コペル君こと本田潤一君は中学2年生。ある日ビルの屋上から街を見下ろした時、自己中心の視点ではない、世界を俯瞰する視点に気づく(コペルという呼び名は、天動説を唱えたコペルニクスに由来)。ひとりひとりが網目のように世の中という大きな流れを作っていると実感したコペル君は、その一方でみんなでひとつの大きな塊になっているせいで、かえって抜け出せなくなる時もあるとも感じる。その場の「多数意見」に流されず、自分で考える。そして頭の中にとじこめずに実行する。今の私たちに刺さるメッセージがページから次々と立ち上がる。

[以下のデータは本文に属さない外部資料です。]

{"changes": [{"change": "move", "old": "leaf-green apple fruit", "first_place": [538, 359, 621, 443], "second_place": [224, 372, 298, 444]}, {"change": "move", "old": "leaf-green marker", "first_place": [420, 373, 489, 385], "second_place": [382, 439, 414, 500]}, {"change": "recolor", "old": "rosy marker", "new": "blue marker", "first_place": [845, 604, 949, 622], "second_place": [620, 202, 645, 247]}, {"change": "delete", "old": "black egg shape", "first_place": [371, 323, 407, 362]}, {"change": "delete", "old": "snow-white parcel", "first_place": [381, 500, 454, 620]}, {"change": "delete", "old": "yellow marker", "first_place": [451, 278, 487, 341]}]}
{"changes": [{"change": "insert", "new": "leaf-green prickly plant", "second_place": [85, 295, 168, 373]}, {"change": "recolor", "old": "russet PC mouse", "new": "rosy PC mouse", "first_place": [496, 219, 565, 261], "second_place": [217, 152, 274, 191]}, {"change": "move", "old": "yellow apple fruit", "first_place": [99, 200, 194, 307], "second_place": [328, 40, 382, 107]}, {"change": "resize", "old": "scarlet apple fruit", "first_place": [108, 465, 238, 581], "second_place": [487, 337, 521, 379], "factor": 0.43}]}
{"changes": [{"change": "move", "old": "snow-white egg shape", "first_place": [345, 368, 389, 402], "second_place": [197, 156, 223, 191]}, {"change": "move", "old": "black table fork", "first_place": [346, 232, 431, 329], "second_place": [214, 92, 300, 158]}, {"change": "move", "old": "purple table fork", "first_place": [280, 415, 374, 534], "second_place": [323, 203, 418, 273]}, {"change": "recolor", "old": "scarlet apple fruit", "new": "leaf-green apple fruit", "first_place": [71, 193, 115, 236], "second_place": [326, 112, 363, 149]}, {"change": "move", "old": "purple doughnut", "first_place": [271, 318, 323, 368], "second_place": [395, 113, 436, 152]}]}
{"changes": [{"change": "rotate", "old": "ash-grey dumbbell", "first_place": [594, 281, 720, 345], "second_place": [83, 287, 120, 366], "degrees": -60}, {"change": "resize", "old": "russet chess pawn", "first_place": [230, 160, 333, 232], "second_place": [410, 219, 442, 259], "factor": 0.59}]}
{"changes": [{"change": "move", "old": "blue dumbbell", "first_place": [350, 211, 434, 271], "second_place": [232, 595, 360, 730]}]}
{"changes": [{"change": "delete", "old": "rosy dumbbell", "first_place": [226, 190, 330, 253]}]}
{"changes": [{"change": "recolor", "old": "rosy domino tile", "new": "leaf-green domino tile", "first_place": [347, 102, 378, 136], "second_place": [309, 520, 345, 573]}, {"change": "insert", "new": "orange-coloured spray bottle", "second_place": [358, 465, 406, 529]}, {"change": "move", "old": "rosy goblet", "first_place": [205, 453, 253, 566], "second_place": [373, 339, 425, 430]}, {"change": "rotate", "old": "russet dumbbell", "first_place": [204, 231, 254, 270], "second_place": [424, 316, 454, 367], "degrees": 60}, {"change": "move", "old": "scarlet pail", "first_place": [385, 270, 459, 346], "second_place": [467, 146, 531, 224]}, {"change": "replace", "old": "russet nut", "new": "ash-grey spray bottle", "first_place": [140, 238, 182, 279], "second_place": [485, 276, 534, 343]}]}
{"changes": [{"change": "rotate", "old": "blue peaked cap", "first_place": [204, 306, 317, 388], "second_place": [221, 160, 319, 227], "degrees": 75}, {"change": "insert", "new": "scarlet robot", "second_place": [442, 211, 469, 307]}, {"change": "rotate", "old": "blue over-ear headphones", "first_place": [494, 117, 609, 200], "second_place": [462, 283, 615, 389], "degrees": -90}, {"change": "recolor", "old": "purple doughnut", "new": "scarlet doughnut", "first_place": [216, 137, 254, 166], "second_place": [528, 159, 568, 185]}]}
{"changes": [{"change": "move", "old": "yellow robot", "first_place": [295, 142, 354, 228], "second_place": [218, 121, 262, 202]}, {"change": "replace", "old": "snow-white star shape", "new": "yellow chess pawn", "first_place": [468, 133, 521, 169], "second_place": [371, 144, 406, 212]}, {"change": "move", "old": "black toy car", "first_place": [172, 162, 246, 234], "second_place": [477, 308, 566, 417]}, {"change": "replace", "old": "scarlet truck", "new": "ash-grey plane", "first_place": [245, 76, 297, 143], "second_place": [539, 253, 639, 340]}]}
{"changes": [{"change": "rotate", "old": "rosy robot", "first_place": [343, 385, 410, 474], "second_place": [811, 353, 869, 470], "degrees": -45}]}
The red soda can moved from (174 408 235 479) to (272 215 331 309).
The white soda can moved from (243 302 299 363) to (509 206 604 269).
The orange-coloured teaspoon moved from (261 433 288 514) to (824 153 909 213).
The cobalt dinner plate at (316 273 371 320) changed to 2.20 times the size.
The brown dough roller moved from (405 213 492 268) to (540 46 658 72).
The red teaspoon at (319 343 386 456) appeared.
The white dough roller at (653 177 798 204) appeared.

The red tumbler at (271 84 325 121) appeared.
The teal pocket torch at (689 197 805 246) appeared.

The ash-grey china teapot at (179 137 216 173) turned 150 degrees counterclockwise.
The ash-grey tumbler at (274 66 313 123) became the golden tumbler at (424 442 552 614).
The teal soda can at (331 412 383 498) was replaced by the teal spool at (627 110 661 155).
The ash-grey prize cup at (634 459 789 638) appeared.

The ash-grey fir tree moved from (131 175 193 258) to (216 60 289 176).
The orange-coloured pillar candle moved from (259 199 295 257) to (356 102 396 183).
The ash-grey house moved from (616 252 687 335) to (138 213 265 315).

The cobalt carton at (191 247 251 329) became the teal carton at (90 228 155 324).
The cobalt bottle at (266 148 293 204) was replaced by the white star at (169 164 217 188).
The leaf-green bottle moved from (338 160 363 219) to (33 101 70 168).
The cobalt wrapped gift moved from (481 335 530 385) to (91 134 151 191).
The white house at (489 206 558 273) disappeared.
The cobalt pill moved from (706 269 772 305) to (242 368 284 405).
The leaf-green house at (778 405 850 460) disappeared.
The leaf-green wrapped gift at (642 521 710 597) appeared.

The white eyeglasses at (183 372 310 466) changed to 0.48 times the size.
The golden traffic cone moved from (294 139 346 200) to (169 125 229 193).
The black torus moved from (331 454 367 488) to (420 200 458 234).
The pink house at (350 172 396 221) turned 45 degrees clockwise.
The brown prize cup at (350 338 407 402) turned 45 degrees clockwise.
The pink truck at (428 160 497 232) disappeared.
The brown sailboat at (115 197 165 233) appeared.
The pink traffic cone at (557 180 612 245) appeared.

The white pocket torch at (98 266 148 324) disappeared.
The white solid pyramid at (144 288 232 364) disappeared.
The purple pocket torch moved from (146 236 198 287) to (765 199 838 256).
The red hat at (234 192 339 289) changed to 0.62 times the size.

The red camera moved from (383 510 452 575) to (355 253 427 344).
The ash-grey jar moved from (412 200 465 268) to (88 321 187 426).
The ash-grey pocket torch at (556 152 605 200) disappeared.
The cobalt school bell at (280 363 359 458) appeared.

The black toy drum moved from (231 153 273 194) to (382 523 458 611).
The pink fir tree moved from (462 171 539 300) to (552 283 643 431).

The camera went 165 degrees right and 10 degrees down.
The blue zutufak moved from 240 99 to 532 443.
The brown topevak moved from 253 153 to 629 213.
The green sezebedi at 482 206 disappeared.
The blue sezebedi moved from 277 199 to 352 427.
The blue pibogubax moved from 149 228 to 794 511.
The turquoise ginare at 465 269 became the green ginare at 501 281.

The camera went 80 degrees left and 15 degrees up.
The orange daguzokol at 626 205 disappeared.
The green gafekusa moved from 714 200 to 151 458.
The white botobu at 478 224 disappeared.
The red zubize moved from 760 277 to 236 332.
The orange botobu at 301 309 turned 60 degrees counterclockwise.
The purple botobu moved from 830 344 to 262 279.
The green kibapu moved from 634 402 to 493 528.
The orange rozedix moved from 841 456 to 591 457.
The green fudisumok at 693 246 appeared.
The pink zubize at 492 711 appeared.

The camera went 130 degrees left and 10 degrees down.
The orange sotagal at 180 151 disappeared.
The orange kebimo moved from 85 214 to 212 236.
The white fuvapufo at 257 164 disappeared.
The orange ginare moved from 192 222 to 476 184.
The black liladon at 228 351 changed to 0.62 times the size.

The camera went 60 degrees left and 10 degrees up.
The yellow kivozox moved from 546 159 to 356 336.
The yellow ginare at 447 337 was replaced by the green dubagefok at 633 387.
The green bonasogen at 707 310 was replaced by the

「『未来の年表』や『応仁の乱』のヒットは、未来を展望し歴史を振り返ることで俯瞰の視点を取り戻そうとする流れかも。思考停止の末路をレポートした『誰がアパレルを殺すのか』のヒットも象徴的です」(『紀伊國屋書店新宿本店』1階コーナー担当・加藤翔さん)
金融業界でも“ボンヤリしていると呑み込まれる”変化が加速中だ。「以前は輪郭が曖昧だったビットコインも実用化が一気に進んでいます。女性は金融の話題を敬遠しがちですが、自分には関係ないと思える本ほど積極的に手に取ってみては」(『代官山 蔦屋書店』ビジネス人文売り場ビジネスコンシェルジュ・湯澤洋介さん)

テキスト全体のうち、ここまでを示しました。